O Defensor Público alerta ainda para o risco de tragédias pelo acesso acidental de crianças e pessoas com transtornos psíquicos às armas, bem como mortes relacionadas a motivos fúteis como discussão entre amigos e vizinhos ou no trânsito. “Transferir para o cidadão a responsabilidade pela sua defesa, armando-o, é política que não entrega o que promete”, avalia.

Políticas públicas são apontadas como solução

Bruno Braga diz que muita gente já se fechou em condomínios e blindou seus carros, mas isso não adiantou, portanto, armar a população não resolverá o problema, só causará mais tragédias. “Cobremos políticas públicas eficientes que avancem no controle da circulação de armas/munição, no investimento em inteligência policial/pericial no país e nas fronteiras contra o crime organizado, evitando o desvio de armas do próprio Estado”, ensina.

Professor Jesus também indica o investimento em políticas públicas. “Podem dificultar que as armas caiam em mãos erradas políticas públicas como: criação de um controle  de registro, com renovação anual, como acontece com os carros; avaliação periódica dos antecedentes criminais e perfil psicológico dos portadores de arma; e estimulação à entrega voluntária de armas em postos de coletas policiais”, aponta.

Flexibilização favorece o mercado bélico

Segundo Bruno Braga, o discurso de flexibilizar a posse e o porte de armas é importar uma cultura armamentista norte-americana. “Como a segurança pública não encontra soluções rápidas para reduzir os índices de crimes violentos, apela-se para esse tipo de medida que pode se revelar desastrosa”, avalia.

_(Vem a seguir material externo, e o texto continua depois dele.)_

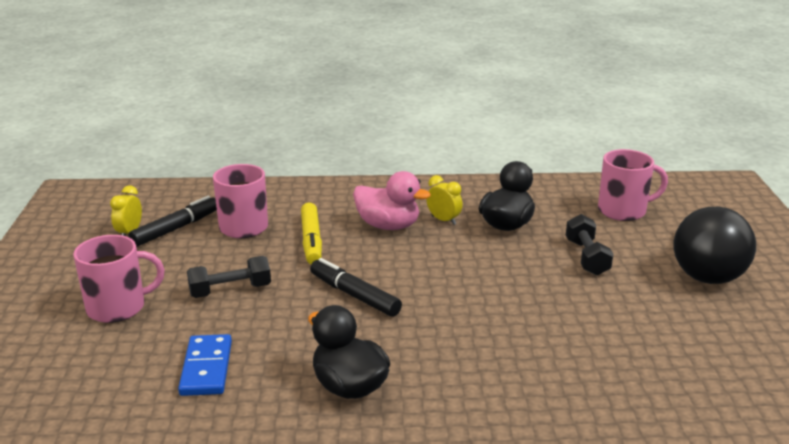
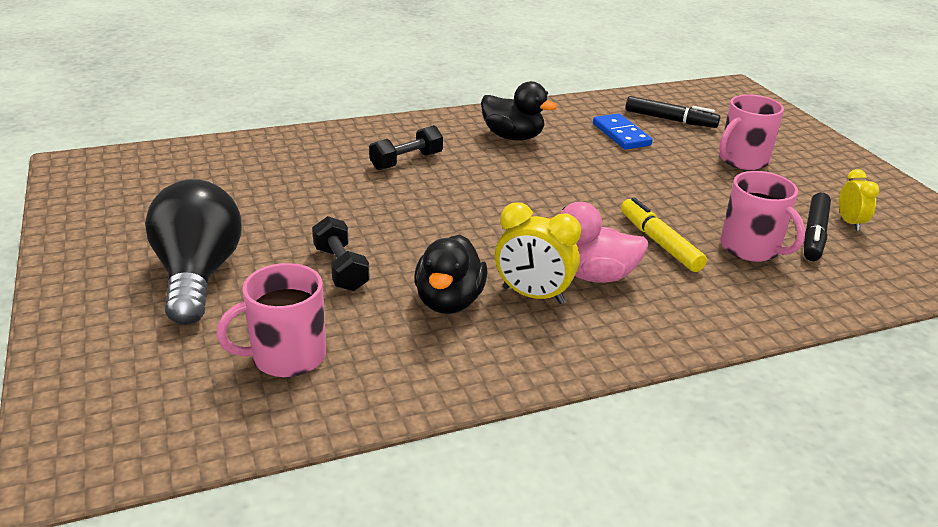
camera: 160 degrees right, 5 degrees up
black dumbbell [187,256,271,298] -> black dumbbell moved to [369,125,443,170]
black marker [310,258,402,317] -> black marker moved to [625,96,720,128]
yellow clock [426,175,463,225] -> yellow clock [495,202,581,304], size x1.60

Na opinião de Jesus Antonio Velho, a liberação ou flexibilização do processo de aquisição de uma arma favorecerá a comercialização e dará mais lucro às empresas do setor.

Jesus revela números dos lucros do mercado de armas e esclarece que, nos EUA, a indústria armamentista vive um crescimento ocasionado devido à escalada de conflitos no mundo e também pela política de Donald Trump. “De acordo com dados do Departamento de Estado, responsável por aprovar relatórios favoráveis ou contrários à aprovação desse tipo de negociação, os EUA fecharam o último ano fiscal, que vai de outubro de 2016 a setembro de 2017, com US$ 41,9 bilhões em vendas”, informa.

 

Políticas públicas apontadas pelo Defensor Público como alternativas à flexibilização da posse de armas 
1- Controle da circulação de armas/munição 2- Investimento em inteligência policial/pericial no país 3- Policiamento nas fronteiras contra o crime organizado, evitando o desvio de armas do próprio Estado

 

 

Regras do decreto

Pelas novas regras, ficam estabelecidos os seguintes critérios para que o cidadão comprove “efetiva necessidade” de possuir arma em casa:

  • Ser agente público (ativo ou inativo) de categorias como: agentes de segurança, funcionário da Agência Brasileira de Inteligência (Abin), agentes penitenciários, funcionários do sistema socioeducativo e trabalhadores de polícia administrativa;
  • Ser militar (ativo ou inativo);
  • Residir em área rural;
  • Residir em área urbana de estados com índices anuais de mais de dez homicídios por cem mil habitantes, segundo dados de 2016 apresentados no Atlas da Violência 2018 (todos os estados e o Distrito Federal se encaixam nesse critério);
  • Ser dono ou responsável legal de estabelecimentos comerciais ou industriais;
  • Ser colecionador, atirador e caçador, devidamente registrados no Comando do Exército.

Além disso, as pessoas que quiserem ter arma em casa precisarão obedecer a seguinte exigência:

  • Comprovar existência de cofre ou local seguro para armazenamento, em casas nas quais morem crianças, adolescentes ou pessoa com deficiência mental;

Não terá direito à posse a pessoa que:

  • Tiver vínculo comprovado com organizações criminosas;
  • Mentir na declaração de efetiva necessidade;
  • Agir como ‘pessoa interposta’ de alguém que não preenche os requisitos para ter posse.

Regras que estão mantidas

O novo decreto mantém inalteradas exigências que já vigoravam sobre posse de armas, como:

  • Obrigatoriedade de cursos para manejar a arma;
  • Ter ao menos 25 anos;
  • Ter ocupação lícita;
  • Não estar respondendo a inquérito policial ou processo criminal;
  • Não ter antecedentes criminais nas justiças Federal, Estadual (incluindo juizados), Militar e Eleitoral.